Var mı şarkının bir hikâyesi?

Menajerim ve aynı zamanda yapımcım Ossi Müziğin sahibi sevgili Hakan Eren bir akşam çocukluğumdan beri hayranı olduğum Neşe Karaböcek’in konserinden hemen sonra kuliste otururken içeriye girdi ve “Seçil bak sana ne dinleteceğim” dedi. Telefonunun WhatsApp’ın açtı ve bir şarkı çalmaya başladı sonuna kadar dinledim şarkıyı “Hakan çok güzel bir şarkı kimin bu?” diye sordum. “Senin tabi ki”  dedi. Meğer bana sürpriz yapmış sessiz sedasız bu şarkıyı Sadettin Dayıoğlu’na besteletmiş. Ben Hakan Eren’ e hep 90’lar tadında bir şarkı olsa da keşke okusam diyordum oda buna istinaden “Demedi Deme” şarkısını besteletmiş. O anki duygularımı tarif edemem. O zamandan sonra ağrılı sancılı bekleyişler başladı bende. Tabi bu mecazi anlamda yani sabırsızlıkla beklemeye başladım şarkının aranjesinin bitmesini, stüdyoda okumalarımın başlamasını... Günleri saydım resmen. Ve sonunda stüdyoda okudum ondan sonra da diğer aşamaların beklemesi kaldı geriye o anları hiç anlatmıyorum yaşadığım heyecanı; artık siz düşünün.
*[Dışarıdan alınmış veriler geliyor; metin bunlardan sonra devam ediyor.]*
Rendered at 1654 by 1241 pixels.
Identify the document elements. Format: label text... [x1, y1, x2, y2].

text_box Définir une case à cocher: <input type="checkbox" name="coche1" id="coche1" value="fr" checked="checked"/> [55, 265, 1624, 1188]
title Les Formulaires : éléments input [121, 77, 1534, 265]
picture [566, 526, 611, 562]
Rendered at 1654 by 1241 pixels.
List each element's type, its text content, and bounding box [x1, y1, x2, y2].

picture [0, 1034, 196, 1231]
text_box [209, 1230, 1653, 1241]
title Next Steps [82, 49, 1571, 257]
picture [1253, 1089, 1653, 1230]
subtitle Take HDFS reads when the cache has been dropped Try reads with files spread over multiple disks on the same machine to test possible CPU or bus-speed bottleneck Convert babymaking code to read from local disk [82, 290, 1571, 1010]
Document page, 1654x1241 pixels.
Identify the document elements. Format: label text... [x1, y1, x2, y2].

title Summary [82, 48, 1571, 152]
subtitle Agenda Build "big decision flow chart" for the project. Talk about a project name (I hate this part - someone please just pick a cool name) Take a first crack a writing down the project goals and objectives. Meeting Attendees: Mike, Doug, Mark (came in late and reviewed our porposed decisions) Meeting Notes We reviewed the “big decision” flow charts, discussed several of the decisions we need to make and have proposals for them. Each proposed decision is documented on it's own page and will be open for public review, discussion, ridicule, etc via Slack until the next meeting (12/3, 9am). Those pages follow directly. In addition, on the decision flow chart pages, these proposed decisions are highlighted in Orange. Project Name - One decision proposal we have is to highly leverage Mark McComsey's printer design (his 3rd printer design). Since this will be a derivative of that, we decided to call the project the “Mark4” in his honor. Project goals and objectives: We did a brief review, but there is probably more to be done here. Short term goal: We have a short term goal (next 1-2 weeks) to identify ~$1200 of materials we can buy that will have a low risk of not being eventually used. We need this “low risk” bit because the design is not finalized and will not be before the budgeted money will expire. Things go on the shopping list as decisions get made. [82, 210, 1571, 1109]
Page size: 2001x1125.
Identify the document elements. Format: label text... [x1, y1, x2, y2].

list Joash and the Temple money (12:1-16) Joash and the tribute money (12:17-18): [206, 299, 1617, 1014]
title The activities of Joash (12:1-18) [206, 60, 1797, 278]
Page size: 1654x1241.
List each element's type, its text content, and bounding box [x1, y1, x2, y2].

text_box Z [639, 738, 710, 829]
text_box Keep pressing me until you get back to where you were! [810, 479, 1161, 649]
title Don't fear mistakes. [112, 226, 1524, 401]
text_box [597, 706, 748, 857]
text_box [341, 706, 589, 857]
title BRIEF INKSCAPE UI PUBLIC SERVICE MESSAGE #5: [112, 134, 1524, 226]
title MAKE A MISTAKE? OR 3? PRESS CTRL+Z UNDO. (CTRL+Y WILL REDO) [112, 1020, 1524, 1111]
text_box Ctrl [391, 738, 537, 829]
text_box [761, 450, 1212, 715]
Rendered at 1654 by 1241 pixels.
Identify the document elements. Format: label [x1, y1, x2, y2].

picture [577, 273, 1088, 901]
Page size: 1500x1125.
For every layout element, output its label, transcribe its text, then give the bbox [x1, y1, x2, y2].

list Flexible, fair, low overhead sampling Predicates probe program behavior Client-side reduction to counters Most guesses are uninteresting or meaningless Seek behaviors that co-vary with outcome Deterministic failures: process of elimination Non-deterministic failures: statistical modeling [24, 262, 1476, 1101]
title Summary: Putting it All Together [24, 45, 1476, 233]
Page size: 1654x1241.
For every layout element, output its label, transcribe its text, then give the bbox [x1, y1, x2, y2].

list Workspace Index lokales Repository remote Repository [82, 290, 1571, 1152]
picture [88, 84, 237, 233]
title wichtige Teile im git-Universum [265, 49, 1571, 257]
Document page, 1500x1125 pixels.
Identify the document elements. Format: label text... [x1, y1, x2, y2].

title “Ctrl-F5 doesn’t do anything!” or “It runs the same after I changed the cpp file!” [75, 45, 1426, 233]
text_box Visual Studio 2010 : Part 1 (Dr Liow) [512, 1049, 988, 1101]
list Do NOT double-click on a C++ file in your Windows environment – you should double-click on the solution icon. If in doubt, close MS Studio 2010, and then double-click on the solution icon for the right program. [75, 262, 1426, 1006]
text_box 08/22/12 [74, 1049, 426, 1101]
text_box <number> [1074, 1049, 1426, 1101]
Kimlerin emeği var şarkıda?

Demedi Deme nin söz ve müziği Sadettin Dayıoğlu’na ait. Aranjörüm Feryin Kaya. Yapımcım Hakan Eren. Yapım firması da Ossi Müzik.

Güzel bir klip olmuş nasıl geçti çekimler?

Klibi Şile Ömerli’de çektik. Burada çekme fikri klip yönetmenim Gökhan Özdemir e ait. Gökhan Özdemir çok genç bir yönetmen ve enteresan fikirlere sahiptir. Klibin çekileceği güne kadar ben mekanı hiç görmedim, sürpriz olsun istedim. Mekânı gördüğümde gözlerime inanamadım, inanılmaz bir havası vardı; çatlak toprak zemin ve oyuk kayalar. Kıyafetleride gördüğümde ters köşe bir şeyler yapacak yönetmen dedim kendi kendime, severim ters köşe düşünceleri de.  Çatlak toprağın üzerinde yürümek çok zordu. Hatta bir sahnede yere sırt üstü uzanmam gerekiyordu. Zemin çatlak toprak, belimden ameliyatlı olduğum için de sırt üstü yatmam yasak ve istesem de yatamıyorum yarım saatten fazla sürdü o planların çekilmesi; ama o anda Allah bir güç verdi ve dayandım. Emeklerimize de değdi, ortaya çok güzel bir video klip çıktı. “Demedi Deme” nin klibini çok seviyorum. 

BEN SAHNE KADINIYIM

“Ben müziği hiç bırakmadım ki sadece albüm yapmadım ya da tekli bir çalışma yapmadım.” Diyen efsane kadın, “İnsanlar benim müziği bıraktığım yolunda neden bu algıya sahip oldular bende anlamış değilim oysaki sahne çalışmalarım hep devam etti benim. Ben sahne kadınıyım, ondan asla vazgeçmem mümkün değil” şeklinde konuştu.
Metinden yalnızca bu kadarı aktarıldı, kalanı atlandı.